### Exercise material

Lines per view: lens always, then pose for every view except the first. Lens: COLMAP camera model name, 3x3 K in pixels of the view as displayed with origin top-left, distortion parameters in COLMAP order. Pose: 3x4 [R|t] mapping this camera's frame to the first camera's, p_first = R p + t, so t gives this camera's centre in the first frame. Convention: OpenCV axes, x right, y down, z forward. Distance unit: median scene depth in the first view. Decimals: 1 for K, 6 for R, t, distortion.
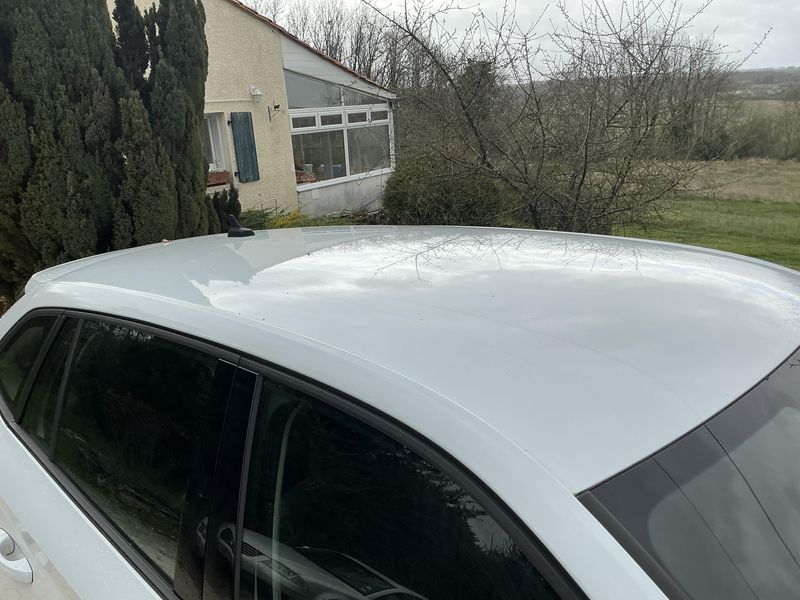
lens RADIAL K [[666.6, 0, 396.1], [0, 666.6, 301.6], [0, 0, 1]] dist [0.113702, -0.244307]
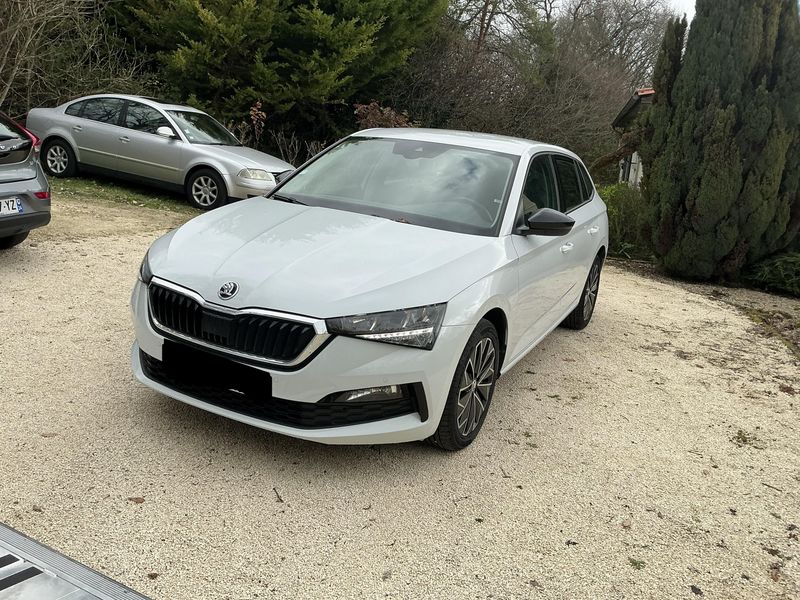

...

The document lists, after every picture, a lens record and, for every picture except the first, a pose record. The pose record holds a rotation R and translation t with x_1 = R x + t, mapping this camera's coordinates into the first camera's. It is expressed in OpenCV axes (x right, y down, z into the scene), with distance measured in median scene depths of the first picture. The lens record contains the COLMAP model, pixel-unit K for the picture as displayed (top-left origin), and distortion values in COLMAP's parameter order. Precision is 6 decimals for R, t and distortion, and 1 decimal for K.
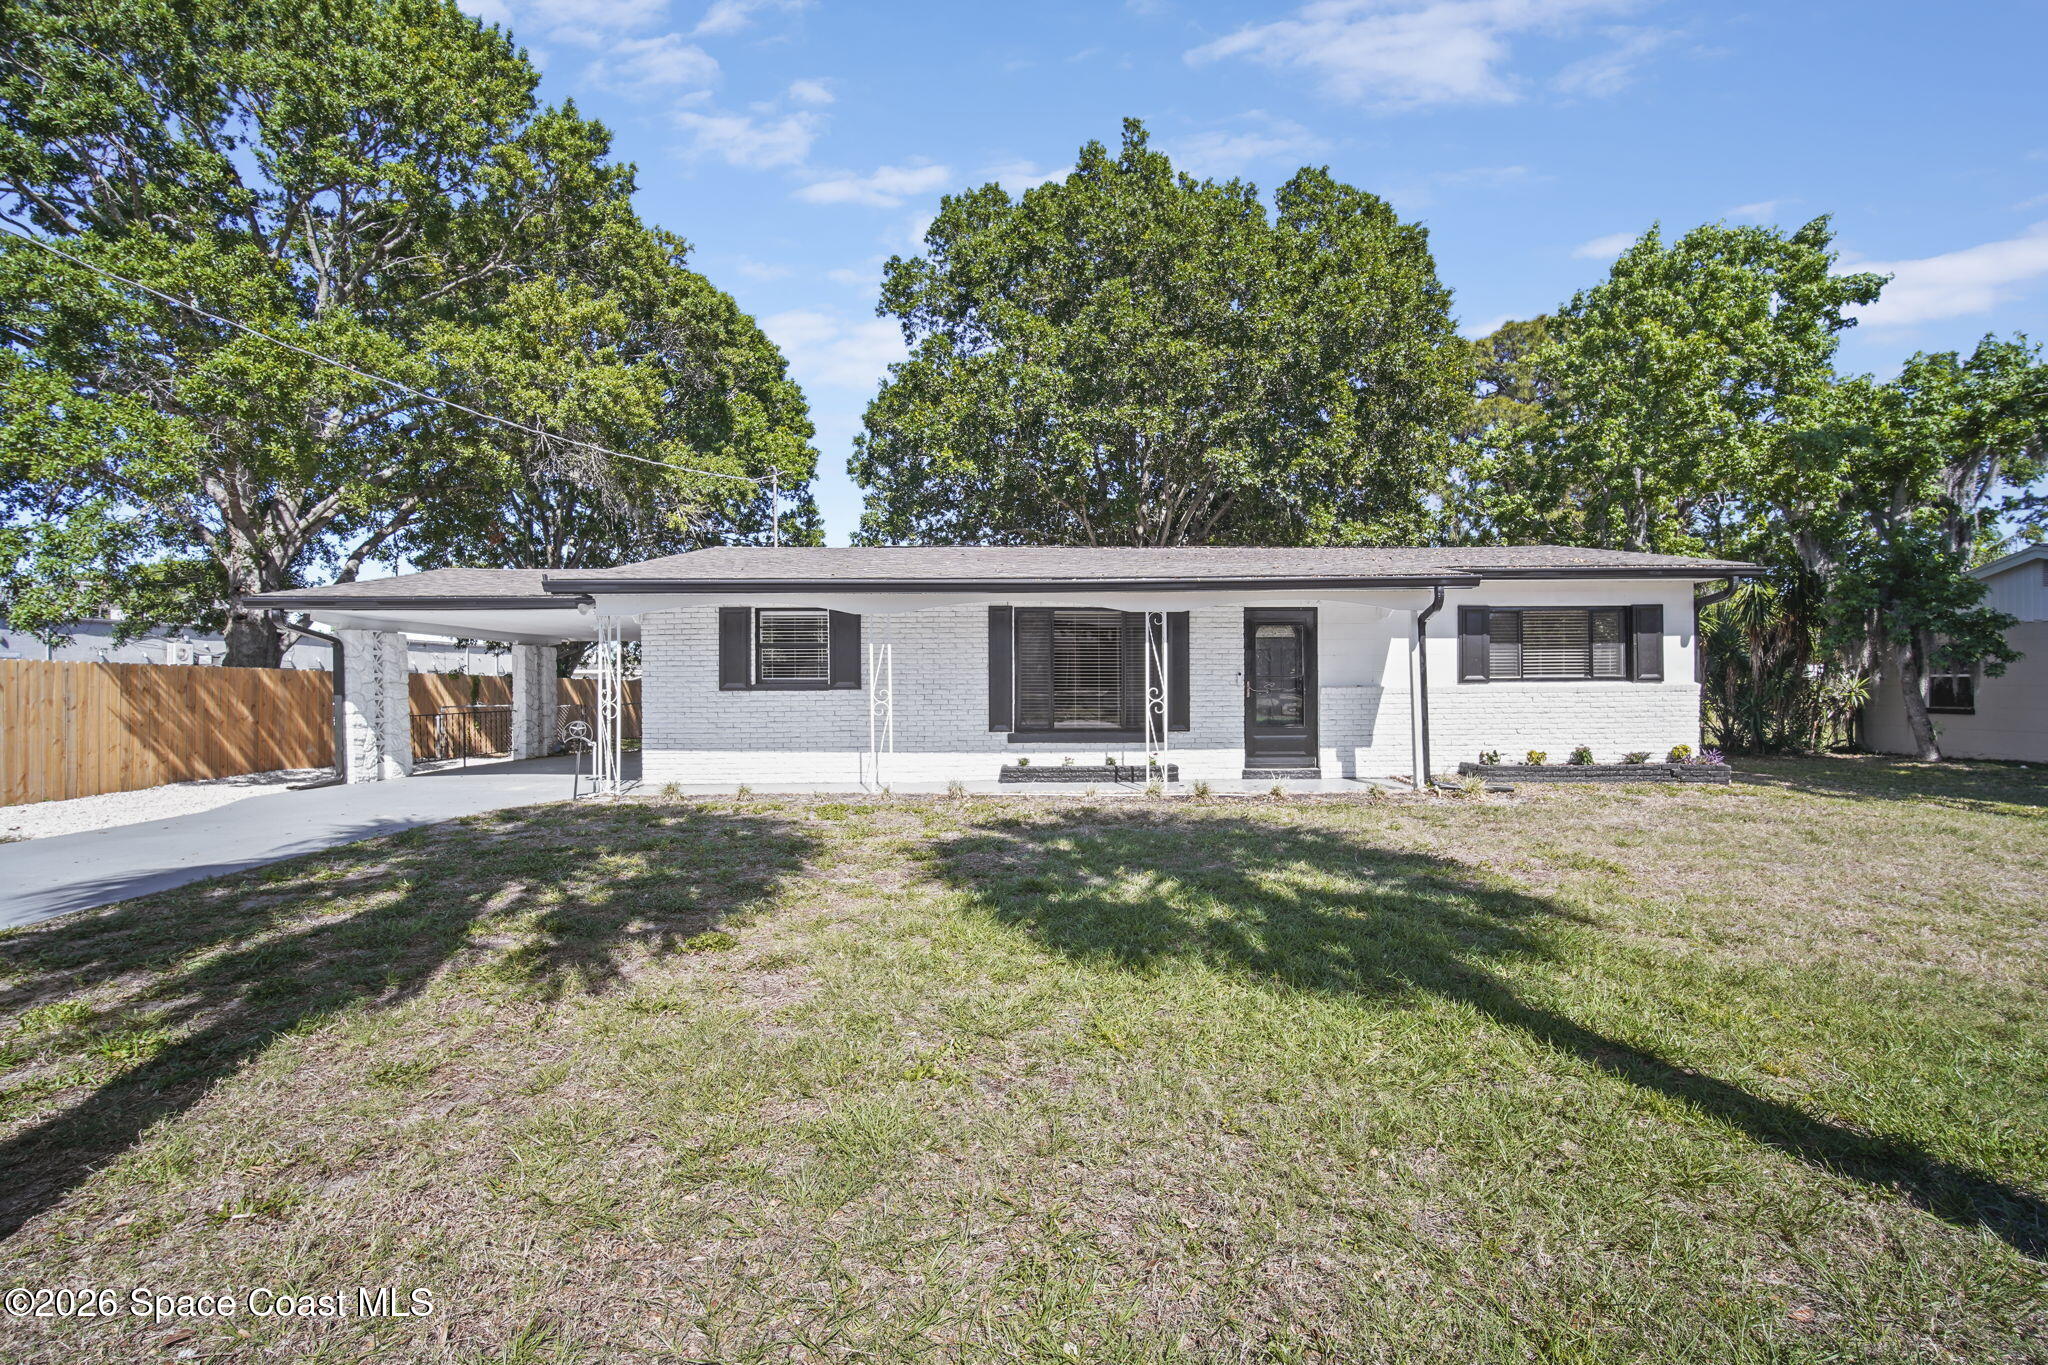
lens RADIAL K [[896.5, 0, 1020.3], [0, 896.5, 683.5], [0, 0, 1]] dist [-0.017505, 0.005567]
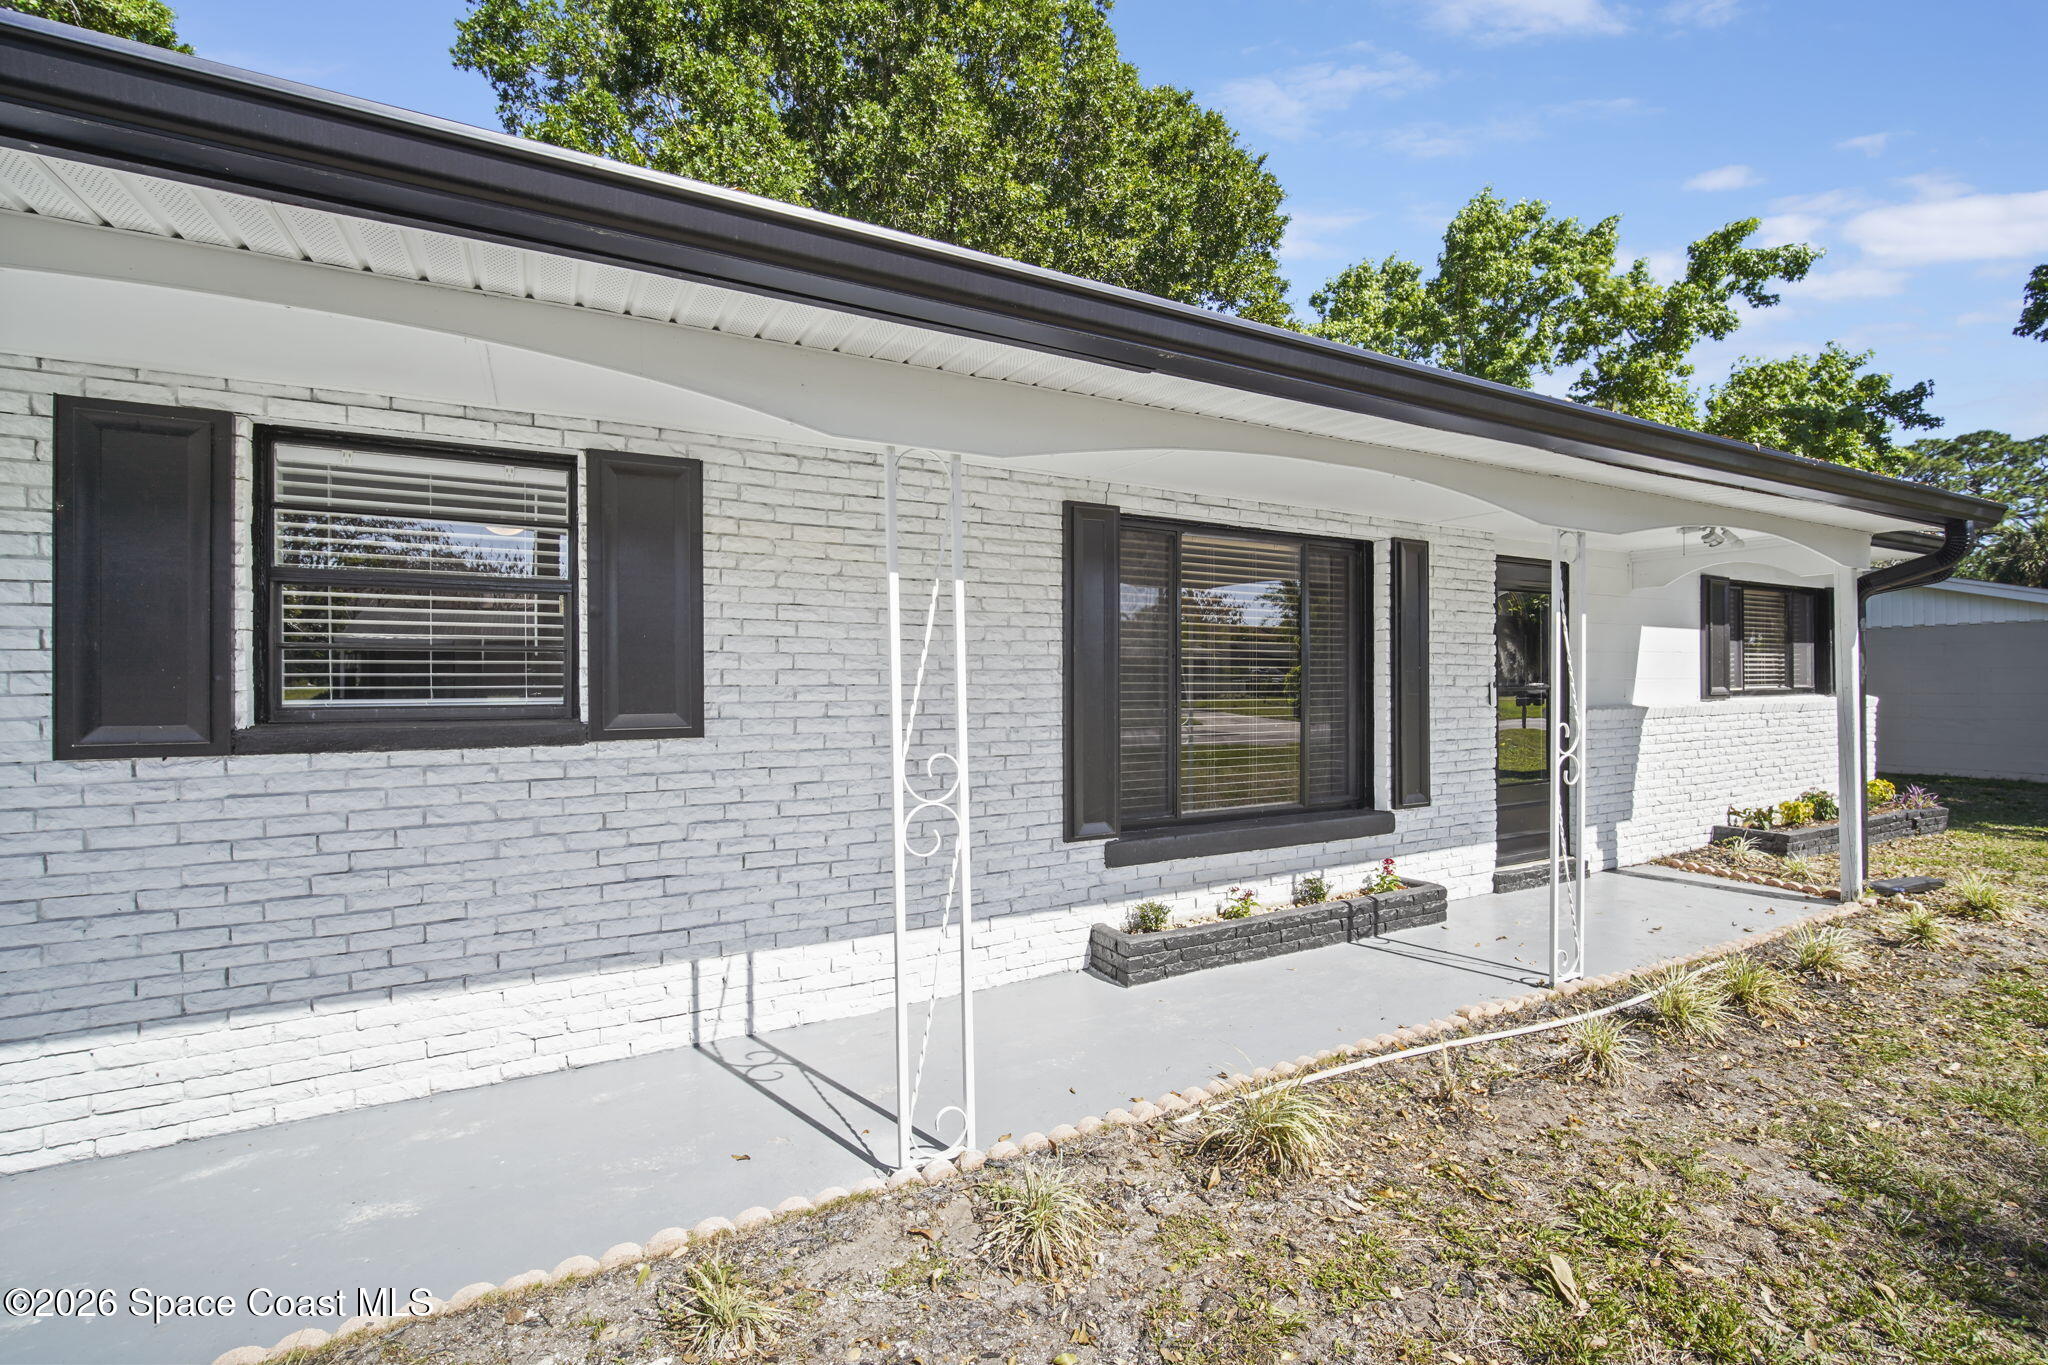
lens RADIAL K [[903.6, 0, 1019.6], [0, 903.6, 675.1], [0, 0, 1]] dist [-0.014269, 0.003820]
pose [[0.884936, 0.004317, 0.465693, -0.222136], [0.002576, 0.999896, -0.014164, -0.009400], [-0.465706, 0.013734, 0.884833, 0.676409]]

### Problem description
Reproduce word for word the lines beginning with the one that contains "The document lists, after" and ending with the one that contains "dist [-0.014269, 0.003820]", both included, without the pictures.

### Solution to this exercise
The document lists, after every picture, a lens record and, for every picture except the first, a pose record. The pose record holds a rotation R and translation t with x_1 = R x + t, mapping this camera's coordinates into the first camera's. It is expressed in OpenCV axes (x right, y down, z into the scene), with distance measured in median scene depths of the first picture. The lens record contains the COLMAP model, pixel-unit K for the picture as displayed (top-left origin), and distortion values in COLMAP's parameter order. Precision is 6 decimals for R, t and distortion, and 1 decimal for K.
lens RADIAL K [[896.5, 0, 1020.3], [0, 896.5, 683.5], [0, 0, 1]] dist [-0.017505, 0.005567]
lens RADIAL K [[903.6, 0, 1019.6], [0, 903.6, 675.1], [0, 0, 1]] dist [-0.014269, 0.003820]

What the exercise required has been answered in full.